In our democratic political system we have the significant chance to take part and choose our leaders. Other than in organisations where a leading manager is often recruited by criteria, not consolidated with the team’s opinion and the decision is actually part of the upper management, the recruitment process for our political leaders lies in the hands of the people who are actually affected by those decisions.
Yet it seems we don’t embrace this power fully and instead, lean back. Whether we feel our decision doesn’t matter enough or we don’t feel any of the candidates are suitable, I find this movement interesting: Isn’t today’s ideal recruitment process for organisations about finding people who show initiative and are hungry to make a change and impact? Why isn’t that transported into our political system which is shaping how our society wants to live together?
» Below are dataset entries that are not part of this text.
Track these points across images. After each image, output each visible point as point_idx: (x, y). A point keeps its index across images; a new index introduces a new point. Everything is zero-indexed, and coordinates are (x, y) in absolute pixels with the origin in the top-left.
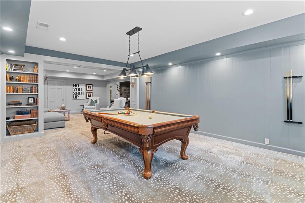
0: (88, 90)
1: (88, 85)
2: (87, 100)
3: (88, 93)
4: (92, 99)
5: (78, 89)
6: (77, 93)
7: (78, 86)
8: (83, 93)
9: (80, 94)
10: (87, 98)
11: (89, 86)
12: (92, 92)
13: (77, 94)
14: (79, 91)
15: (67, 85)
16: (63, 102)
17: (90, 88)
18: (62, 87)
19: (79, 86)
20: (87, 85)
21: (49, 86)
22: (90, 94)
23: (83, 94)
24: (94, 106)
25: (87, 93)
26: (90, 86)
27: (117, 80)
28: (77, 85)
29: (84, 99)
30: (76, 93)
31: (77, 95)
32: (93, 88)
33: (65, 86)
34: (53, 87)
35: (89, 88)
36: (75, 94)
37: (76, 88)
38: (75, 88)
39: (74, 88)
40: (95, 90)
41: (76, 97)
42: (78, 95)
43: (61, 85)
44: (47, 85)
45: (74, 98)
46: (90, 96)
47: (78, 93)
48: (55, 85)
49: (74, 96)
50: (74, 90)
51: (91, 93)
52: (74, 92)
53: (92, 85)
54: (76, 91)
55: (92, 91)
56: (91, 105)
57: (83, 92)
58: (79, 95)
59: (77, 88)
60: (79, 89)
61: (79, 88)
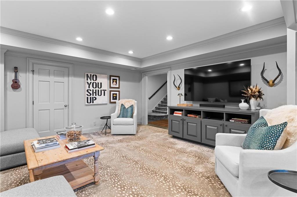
0: (112, 86)
1: (112, 78)
2: (113, 105)
3: (112, 93)
4: (122, 105)
5: (95, 84)
6: (94, 91)
7: (95, 79)
8: (104, 92)
9: (100, 94)
10: (111, 102)
11: (113, 80)
12: (119, 91)
13: (94, 94)
14: (97, 89)
15: (75, 75)
16: (66, 110)
17: (116, 82)
18: (65, 79)
19: (98, 79)
20: (111, 76)
21: (36, 76)
22: (116, 94)
23: (104, 95)
24: (131, 119)
25: (111, 91)
26: (116, 80)
27: (170, 67)
28: (93, 75)
29: (106, 104)
30: (91, 92)
31: (94, 96)
32: (121, 82)
33: (70, 78)
34: (47, 78)
35: (114, 83)
36: (91, 95)
37: (92, 81)
38: (89, 81)
39: (88, 83)
40: (124, 86)
41: (93, 100)
42: (96, 95)
43: (63, 75)
44: (31, 75)
45: (88, 102)
46: (115, 98)
47: (96, 93)
48: (49, 74)
49: (88, 98)
50: (88, 86)
51: (118, 93)
52: (88, 91)
53: (119, 77)
54: (91, 88)
55: (119, 88)
56: (123, 117)
57: (104, 90)
58: (97, 97)
59: (93, 83)
60: (97, 85)
61: (97, 82)
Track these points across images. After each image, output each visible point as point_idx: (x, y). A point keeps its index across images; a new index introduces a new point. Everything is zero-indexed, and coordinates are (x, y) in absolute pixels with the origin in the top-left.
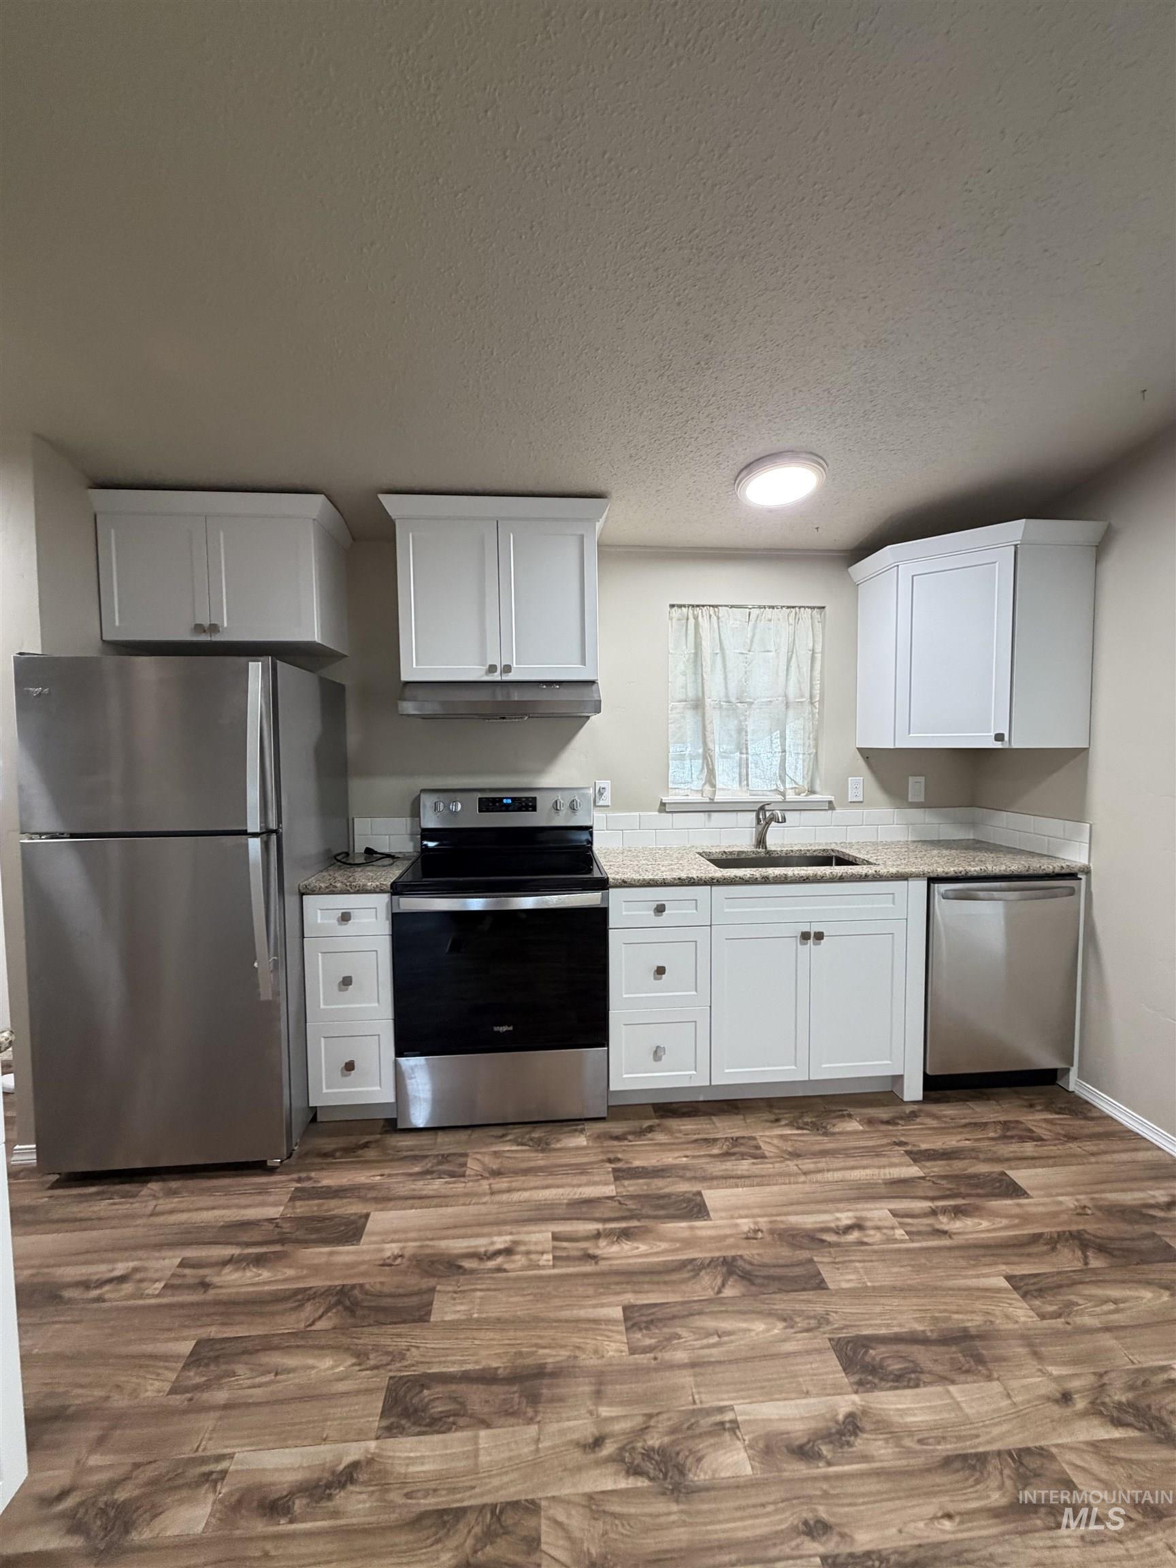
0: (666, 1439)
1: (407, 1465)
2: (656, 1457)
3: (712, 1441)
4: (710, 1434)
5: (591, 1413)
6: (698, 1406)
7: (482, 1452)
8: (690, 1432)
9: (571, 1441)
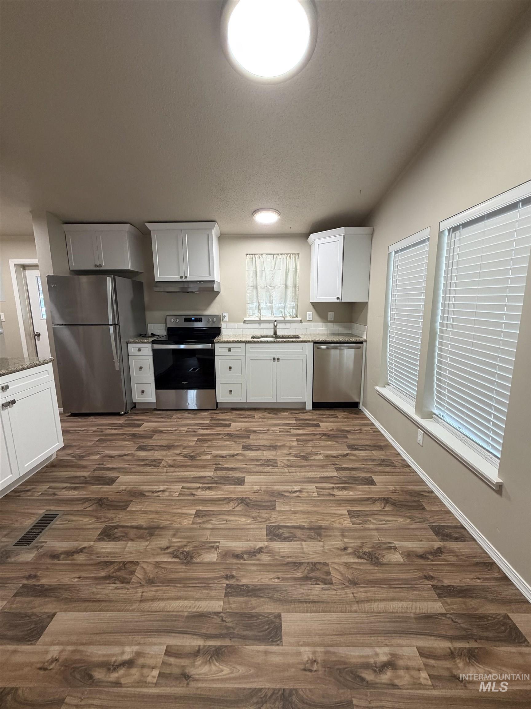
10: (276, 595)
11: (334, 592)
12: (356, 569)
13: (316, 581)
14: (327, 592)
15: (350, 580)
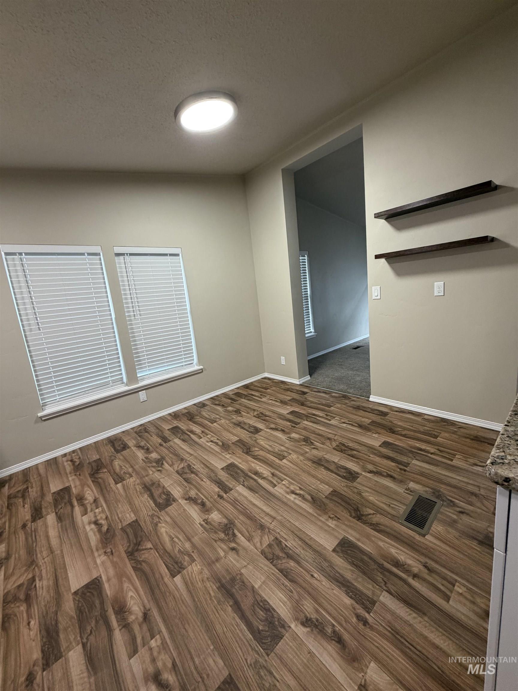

Leaning back is revealing an interesting conception: When we aren’t recruiting for an organisation’s purpose but make a personal decision about leadership, the main quality we are looking for in a leader seems to be the ability to take care of the unpredictable and unexpected situation, who has the capabilities to face critical situations and in whom we can trust to have the right intuition to make the right decision. Those are high hopes and expectations we have for the head of country and yet to me this reveals a high level of uncertainty: We need someone who supports us because we wouldn’t feel capable to take this responsibility and make these decisions.
With English as a foreign language, I often try to find patterns to make it easier to understand and memorise the English language and recently I have been drawn to a group of verbs that I find truly magical and that speak to this need of support from leaders that we are seeking.
In a discussion around the question: Is courage a cornerstone for responsive leaders? I found out that interestingly just courage isn’t enough. A leader needs to be able to take this trait further and
ENcourage the people around him to become active as well as have the courage to change things himself.
The same thing I found is true to the word power. A powerful leader in any organisation is not enough, if not dangerous. An organisation needs leaders that EMpower others by helping them reach their true potential.
Even the little term ‘able’, that is kind of the overall verb used to speak of when someone is capable of something, has this magical trait: Combine it with the syllable EN- and it gives a leader the ability to ENable the people around him to become better and take their development further.
To me, the little prefix in front makes all the difference: In a grammatical sense it forms verbs with a general sense “to cause (a person or thing) to be in a place, condition, or state named” (e.g. enslave; entrust; enrich; encourage; endear).
By supporting the people within an organisation to gain capabilities to be in a higher place, they will gain the confidence to make an impact that matters to them personally and moves the organisation forward. A leader’s ability to not only share their wisdom and experience but lifting the people around him to a higher and even equal place to himself will make us trust in that person like nothing else. Because if they see capabilities in ourselves that we haven’t even seen, they must have that intuition to make the right decision in critical situations that we didn’t see coming, right?!
Therefore, it is probably time, that we concentrate on finding Leadership-candidates with prefixes who are able to transform not only the organisation and system but most importantly us, the people within.